Die Verordnungen würden bei einem Strommangel stufenweise in Kraft treten und der Lage angepasst sein. Zunächst einmal würde die Landesregierung dringende Sparappelle an die Verbraucherinnen und Verbraucher lancieren.

20min/Matthias Spicher

Pressekonferenz hat begonnen

Bundesrat Parmelins Massnahmen für den Fall einer Strommangellage gehen in Vernehmlassung.

Härtere Massnahmen verhindern

Die Bewirtschaftungsmassnahmen im Falle einer Strommangellage wurden gemeinsam mit Wirtschaft, Kantonen und anderen betroffenen Kreisen weiterentwickelt.

Im Falle einer schweren Strommangellage würden die Massnahmen an die Schwere der Mangellage und die aktuelle Situation angepasst werden. Ziel der Interventionen ist es, die Netzstabilität und damit die Stromversorgung aufrechtzuerhalten. Jede Stufe an Massnahmen hat zum Ziel, schlimmere Folgen und härtere Massnahmen zu vermeiden.

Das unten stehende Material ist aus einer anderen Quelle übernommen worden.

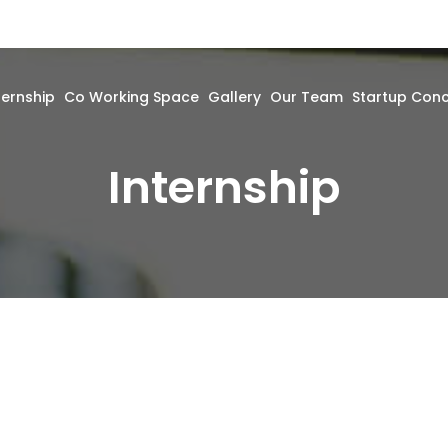
ternship
Co Working Space
Gallery
Our Team
Startup Con
Internship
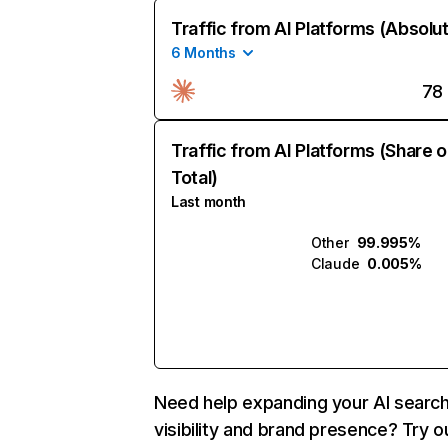
Traffic from AI Platforms (Absolu
6 Months
78
Traffic from AI Platforms (Share o
Total)
Last month
Other
99.995%
Claude
0.005%
Need help expanding your AI searc
visibility and brand presence? Try o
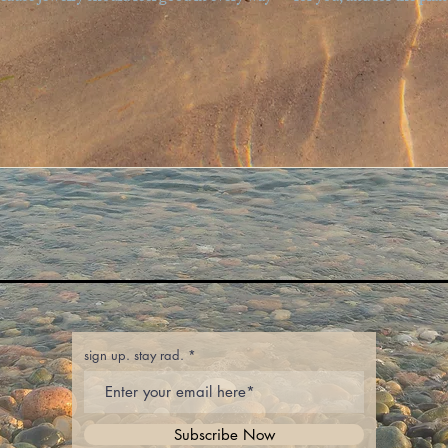
sign up. stay rad.
Subscribe Now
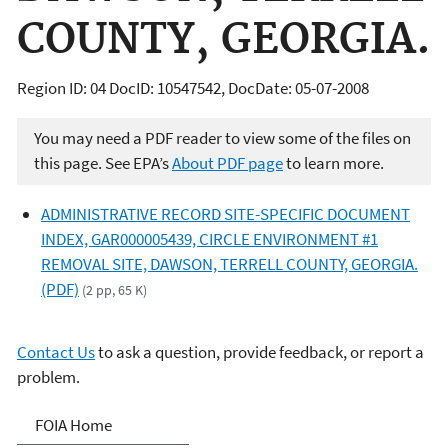
COUNTY, GEORGIA.
Region ID: 04 DocID: 10547542, DocDate: 05-07-2008
You may need a PDF reader to view some of the files on
this page. See EPA’s
About PDF page
to learn more.
ADMINISTRATIVE RECORD SITE-SPECIFIC DOCUMENT
INDEX, GAR000005439, CIRCLE ENVIRONMENT #1
REMOVAL SITE, DAWSON, TERRELL COUNTY, GEORGIA.
(PDF)
(2 pp, 65 K)
Contact Us
to ask a question, provide feedback, or report a
problem.
Freedom of Information
FOIA Home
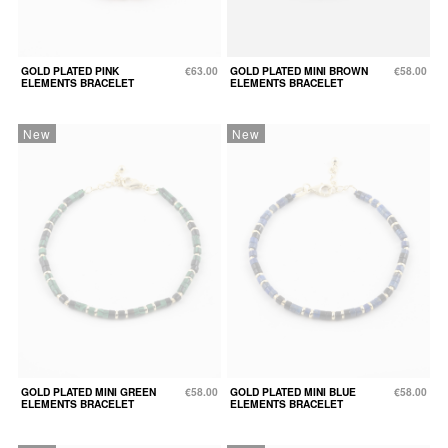
GOLD PLATED PINK
€63.00
GOLD PLATED MINI BROWN
€58.00
ELEMENTS BRACELET
ELEMENTS BRACELET
New
New
GOLD PLATED MINI GREEN
€58.00
GOLD PLATED MINI BLUE
€58.00
ELEMENTS BRACELET
ELEMENTS BRACELET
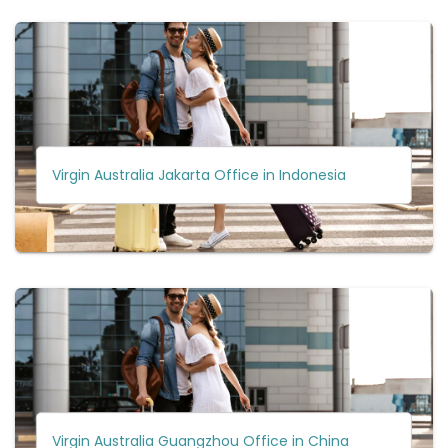
Virgin Australia Jakarta Office in Indonesia
Virgin Australia Guangzhou Office in China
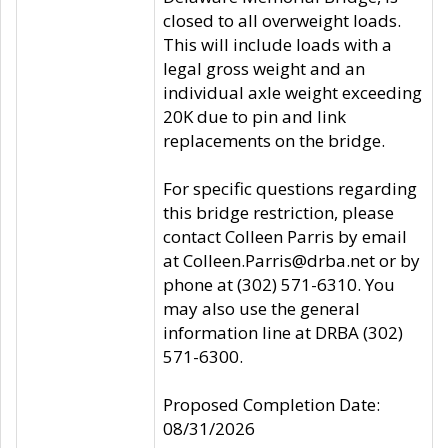
closed to all overweight loads.
This will include loads with a
legal gross weight and an
individual axle weight exceeding
20K due to pin and link
replacements on the bridge.
For specific questions regarding
this bridge restriction, please
contact Colleen Parris by email
at Colleen.Parris@drba.net or by
phone at (302) 571-6310. You
may also use the general
information line at DRBA (302)
571-6300.
Proposed Completion Date:
08/31/2026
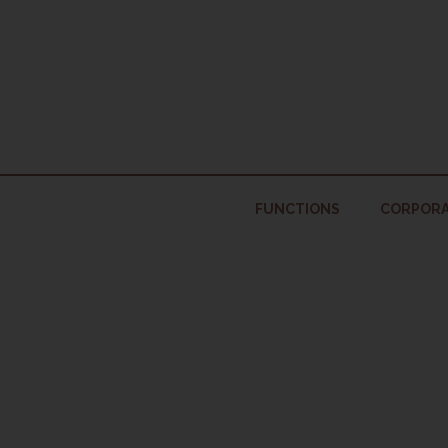
Skip
to
content
FUNCTIONS
CORPORA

Medienkonferenz um 15.30 Uhr

Am Mittwochnachmittag hält der Bundesrat eine Medienkonferenz. Thema dabei sind die Energiekrise und die Eröffnung des Vernehmlassungsverfahrens für Bewirtschaftungsmassnahmen, die möglicherweise nötig sein werden, um die Krise zu bewältigen.

Es informieren:

  • Bundesrat Guy Parmelin, Vorsteher Eidgenössisches Departement für Wirtschaft, Bildung und Forschung (WBF)

  • Bastian Schwark, Leiter Fachbereich Energie der Wirtschaftlichen Landesversorgung

Geleitet wird die Medienkonferenz von Vizekanzler und Bundesratssprecher André Simonazzi.